• Document excerpt:

___

Are you a woman or small-framed shooter? No matter what size you are, does toting your rifle around while shooing wear you down? It doesn’t have to. The NRA’s Kim Heath says bringing it down using the “flat stock” method — resting the stock on your shoulder rather than with the butt in the crook of your arm — is the way to go for full AR nirvana. Thanks to the people at Asymmetric Solutions, Tim McNabb, Paul McCain and I will soon get a chance to give this a try ourselves during a day-long session at their palatial facility in southeast Missouri. Expect a full report along with plenty of pics and hours of video.
A solution looking for a problem
Solutions looking for problems and problems looking for solutions are both what we call in today’s world “Progress”. I cant tell you how many times I’ve held the weapon that way on patrol.
Yup Alex. Just because I’m 200+ pounds and can carry her and her rifle, doesn’t mean that I want to hold a rifle all day when I could let my body support it
Not every shooter is a big burly manly man. Just because I can carry a rifle in the traditional positions does not mean that a 5’2″, 100lbs soaking wet female can.
Sorry, Tough Guy, I don’t believe your false bravado.
How about some weight training…
This. So many times this. If you cant hold up an 8-10 lb rifle long enough to shoot 30 rounds (or less), then you seriously need to hit the gym. That and, as another comment already mentioned, if you are holding the rifle correctly, most of the weight shouldnt be on your muscles anyway.
I’ll have to try it myself just to see, but it seems to me like the “flat stock hold” is alleviating a problem that’s being created by the “counter supination grip.” Holding the gun in a counter supination grip with the stock in the pocket and the muzzle down seems very uncomfortable, and the flat stock hold alleviates that. Holding the gun in a conventional forward grip eliminates that discomfort, and thus the need to alleviate it.
As I said, I’m going to play around with it, but that’s my initial impression.

___

• Data below:

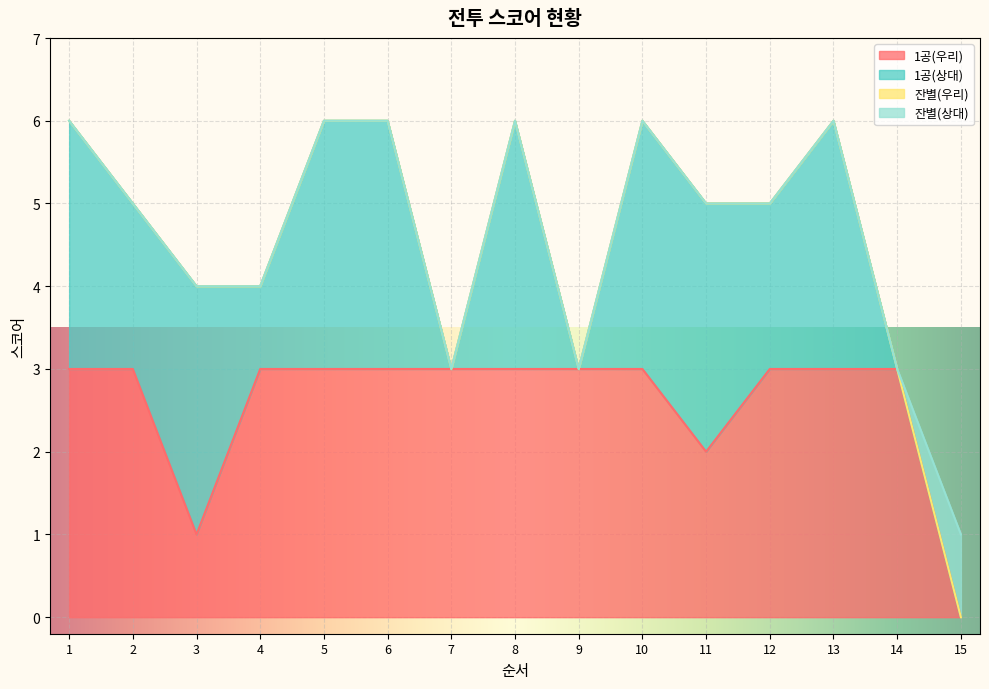

Which category has the highest value in the 잔별(우리) series?

1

___

• Actions to take:
1. In two sentences, how would you sum up the rifle-carry post?
2. Could you reproduce the part of the rifle-carry post starting with "How about some" and going on through "to alleviate it."?

• Answers by item:
1. The NRA's Kim Heath recommends a "flat stock" method of carrying a rifle, resting the stock on the shoulder rather than keeping the butt in the crook of the arm, and the writer plans to try it with Tim McNabb and Paul McCain at Asymmetric Solutions' facility in southeast Missouri. Commenters disagree: some defend the method for smaller shooters, others suggest weight training instead, and one proposes that it relieves discomfort created by the counter supination grip.

2.
How about some weight training…
This. So many times this. If you cant hold up an 8-10 lb rifle long enough to shoot 30 rounds (or less), then you seriously need to hit the gym. That and, as another comment already mentioned, if you are holding the rifle correctly, most of the weight shouldnt be on your muscles anyway.
I’ll have to try it myself just to see, but it seems to me like the “flat stock hold” is alleviating a problem that’s being created by the “counter supination grip.” Holding the gun in a counter supination grip with the stock in the pocket and the muzzle down seems very uncomfortable, and the flat stock hold alleviates that. Holding the gun in a conventional forward grip eliminates that discomfort, and thus the need to alleviate it.